Pietro, voltatosi, vide venirgli dietro il discepolo che Gesù amava; quello stesso che durante la cena stava inclinato sul petto di Gesù e aveva detto: «Signore, chi è che ti tradisce?» Pietro dunque, vedutolo, disse a Gesù: «Signore, e lui?» Gesù gli rispose: «Se voglio che rimanga finché io venga, che t’importa? Tu, seguimi». Per questo motivo si sparse tra i fratelli la voce che quel discepolo non sarebbe morto; Gesù però non gli aveva detto che non sarebbe morto, ma: «Se voglio che rimanga finché io venga, che t’importa?» (Giovanni 21:17-23)

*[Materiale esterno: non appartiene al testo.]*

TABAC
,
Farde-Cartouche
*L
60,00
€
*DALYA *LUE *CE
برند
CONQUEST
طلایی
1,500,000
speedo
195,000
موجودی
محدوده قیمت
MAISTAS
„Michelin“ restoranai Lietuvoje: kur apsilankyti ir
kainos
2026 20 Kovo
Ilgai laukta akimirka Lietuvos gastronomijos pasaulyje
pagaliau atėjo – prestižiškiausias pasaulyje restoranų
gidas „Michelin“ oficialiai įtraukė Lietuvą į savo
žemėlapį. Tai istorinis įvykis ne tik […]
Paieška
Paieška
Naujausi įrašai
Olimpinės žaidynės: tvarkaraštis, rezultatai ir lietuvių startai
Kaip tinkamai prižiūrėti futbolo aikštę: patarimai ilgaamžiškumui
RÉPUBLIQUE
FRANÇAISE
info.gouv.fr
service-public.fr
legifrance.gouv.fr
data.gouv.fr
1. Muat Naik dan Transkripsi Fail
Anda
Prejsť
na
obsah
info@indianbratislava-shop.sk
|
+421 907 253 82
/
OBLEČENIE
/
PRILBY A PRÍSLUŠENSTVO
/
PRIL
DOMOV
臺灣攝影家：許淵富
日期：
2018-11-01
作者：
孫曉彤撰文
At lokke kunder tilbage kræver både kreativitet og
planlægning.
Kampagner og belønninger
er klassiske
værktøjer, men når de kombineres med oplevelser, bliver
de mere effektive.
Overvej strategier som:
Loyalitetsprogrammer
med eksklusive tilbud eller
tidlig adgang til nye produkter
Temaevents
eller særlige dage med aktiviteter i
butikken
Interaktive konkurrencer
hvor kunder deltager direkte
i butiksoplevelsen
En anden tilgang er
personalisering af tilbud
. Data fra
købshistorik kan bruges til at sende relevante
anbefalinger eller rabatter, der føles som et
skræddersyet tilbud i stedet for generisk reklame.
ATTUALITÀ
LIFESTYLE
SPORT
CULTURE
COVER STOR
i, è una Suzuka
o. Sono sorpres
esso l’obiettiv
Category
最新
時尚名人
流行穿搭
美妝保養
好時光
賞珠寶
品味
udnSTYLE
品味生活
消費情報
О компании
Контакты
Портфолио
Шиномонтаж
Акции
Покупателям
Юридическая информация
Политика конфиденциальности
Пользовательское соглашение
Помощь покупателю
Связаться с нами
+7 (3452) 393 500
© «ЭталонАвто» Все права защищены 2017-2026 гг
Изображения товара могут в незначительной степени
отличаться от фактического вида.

- Ciò che importa non è che Dio faccia la nostra volontà, ma che noi facciamo la Sua.
- Non è vivere a lungo, ma vivere in comunione con Dio.
- Non è ciò che facciamo, ma come e perché lo facciamo.
- Non è ciò che pensano o dicono gli altri di noi, ma ciò che noi siamo agli occhi di Dio.
- Non è avere molta conoscenza biblica, ma è mettere in pratica quella che già abbiamo.
- Non è vivere nel benessere, ma ricercare il vero bene dell’ambito in cui viviamo.
- Non è essere risparmiati dalla sofferenza, ma che le sofferenze producano in noi il risultato che Dio si aspetta.
- Ciò che è importante non è sapere quando moriremo, ma sapere se siamo pronti ad incontrare Dio.